• ENTRIES SHOWN
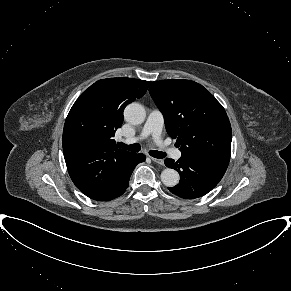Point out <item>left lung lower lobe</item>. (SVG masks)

--

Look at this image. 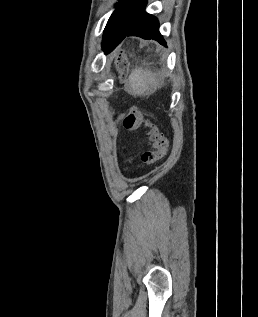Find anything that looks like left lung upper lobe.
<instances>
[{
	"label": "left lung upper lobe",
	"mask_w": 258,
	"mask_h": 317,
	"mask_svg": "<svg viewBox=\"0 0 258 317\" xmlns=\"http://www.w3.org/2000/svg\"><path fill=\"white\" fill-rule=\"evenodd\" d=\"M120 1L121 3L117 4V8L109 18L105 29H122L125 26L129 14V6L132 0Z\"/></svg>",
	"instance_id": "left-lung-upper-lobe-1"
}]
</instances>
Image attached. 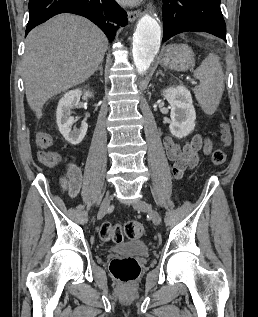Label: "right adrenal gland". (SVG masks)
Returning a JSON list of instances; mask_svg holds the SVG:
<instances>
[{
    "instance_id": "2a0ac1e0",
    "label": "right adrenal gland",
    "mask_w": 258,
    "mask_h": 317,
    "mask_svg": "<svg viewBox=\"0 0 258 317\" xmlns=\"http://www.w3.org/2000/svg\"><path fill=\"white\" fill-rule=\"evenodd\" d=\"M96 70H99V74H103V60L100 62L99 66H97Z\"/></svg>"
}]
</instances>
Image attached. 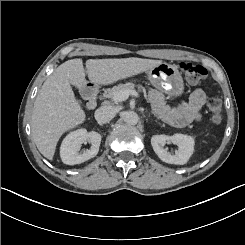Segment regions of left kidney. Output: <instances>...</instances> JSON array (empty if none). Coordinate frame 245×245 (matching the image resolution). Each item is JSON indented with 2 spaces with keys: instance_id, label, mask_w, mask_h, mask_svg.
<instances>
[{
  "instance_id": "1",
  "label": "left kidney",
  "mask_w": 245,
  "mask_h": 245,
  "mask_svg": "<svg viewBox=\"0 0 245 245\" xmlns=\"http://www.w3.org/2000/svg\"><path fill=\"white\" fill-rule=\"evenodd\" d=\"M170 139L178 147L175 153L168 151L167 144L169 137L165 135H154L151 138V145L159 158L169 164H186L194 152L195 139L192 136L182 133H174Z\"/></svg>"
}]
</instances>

--

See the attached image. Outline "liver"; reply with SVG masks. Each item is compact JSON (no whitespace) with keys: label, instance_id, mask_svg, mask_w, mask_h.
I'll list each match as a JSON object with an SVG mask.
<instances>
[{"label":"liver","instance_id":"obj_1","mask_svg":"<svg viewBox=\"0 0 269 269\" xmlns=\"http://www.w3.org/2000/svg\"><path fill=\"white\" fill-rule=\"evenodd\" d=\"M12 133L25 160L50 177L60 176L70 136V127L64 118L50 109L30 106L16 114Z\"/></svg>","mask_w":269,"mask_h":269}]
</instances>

• TASK TO CARRY OUT
Locate each line in the listing above that contains the string "liver", and copy those lines in full.

• REPLY
See the attached image. Outline "liver"; reply with SVG masks. Each item is compact JSON (no whitespace) with keys: label, instance_id, mask_svg, mask_w, mask_h.
[{"label":"liver","instance_id":"obj_1","mask_svg":"<svg viewBox=\"0 0 269 269\" xmlns=\"http://www.w3.org/2000/svg\"><path fill=\"white\" fill-rule=\"evenodd\" d=\"M12 133L25 160L50 177L60 176L70 136V127L64 118L50 109L30 106L16 114Z\"/></svg>","mask_w":269,"mask_h":269}]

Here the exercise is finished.